Xnor.ai, In 2017, the Allen Institute for AI (AI2) nonprofit institute was acquired by Apple for approximately $ 200 million. A source close to the company corroborated a report this morning from GeekWire in that regard.
Apple He confirmed the reports with his standard declaration for this type of silent acquisition: “Apple buys smaller technology companies from time to time and we generally do not discuss our purpose or plans” (I have asked for clarifications just in case).
Xnor.ai began as a process to make machine learning algorithms highly efficient, so efficient that they could run even at the lowest level of hardware, things like electronic devices integrated into security cameras that use only a minimum of power. However, using Xnor’s algorithms, they could perform tasks such as object recognition, which in other circumstances might require a powerful processor or connection to the cloud.
CEO Ali Farhadi and his founding team gathered the company on AI2 and developed it just before the organization formally launched its incubator program. He raised $ 2.7M in early 2017 and $ 12M in 2018, both rounds led by Seattle’s Madrona Venture Group, and has steadily increased its local operations and business areas.
The purchase price of $ 200 million is only approximate, the source said, but even if the final number were less than half, that would be a great return for Madrona and other investors.

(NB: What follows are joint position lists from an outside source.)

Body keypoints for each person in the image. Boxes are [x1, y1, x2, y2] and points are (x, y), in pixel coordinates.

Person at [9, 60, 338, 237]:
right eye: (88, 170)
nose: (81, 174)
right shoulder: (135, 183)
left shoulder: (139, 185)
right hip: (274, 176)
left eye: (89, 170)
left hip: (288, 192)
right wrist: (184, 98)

The company will probably move to Apple offices in Seattle; GeekWire, visiting the offices of Xnor.ai (in adverse weather conditions, nothing less), reported that a movement was clearly on its way. AI2 confirmed that Farhadi no longer works there, but will maintain his teaching position at the University of Washington.
An acquisition by Apple makes a lot of sense when one thinks about how that company has been directing its efforts towards cutting-edge computing. With a chip dedicated to running machine learning workflows in a variety of situations, Apple clearly intends that its devices work independently of the cloud for tasks such as facial recognition, natural language processing and augmented reality. It is for both performance and privacy purposes.

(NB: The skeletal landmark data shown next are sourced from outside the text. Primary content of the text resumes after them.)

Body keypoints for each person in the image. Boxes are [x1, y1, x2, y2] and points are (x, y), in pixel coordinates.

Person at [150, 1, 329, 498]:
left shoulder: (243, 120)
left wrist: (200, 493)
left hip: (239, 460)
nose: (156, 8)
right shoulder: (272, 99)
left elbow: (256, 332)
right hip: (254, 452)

The software of his camera especially uses machine learning algorithms for both capturing and processing images, a task of great computing capacity that could be made much lighter with the inclusion of Xnor economics techniques. The future of photography is the code, after all, so the more you can run, and the less time and power it takes to do it, the better.
It could also indicate new incursions into the smart home, towards which Apple HomePod has taken some tentative steps. But Xnor’s technology is highly adaptable and, as such, quite difficult to predict in terms of what it allows for a company as vast as Apple.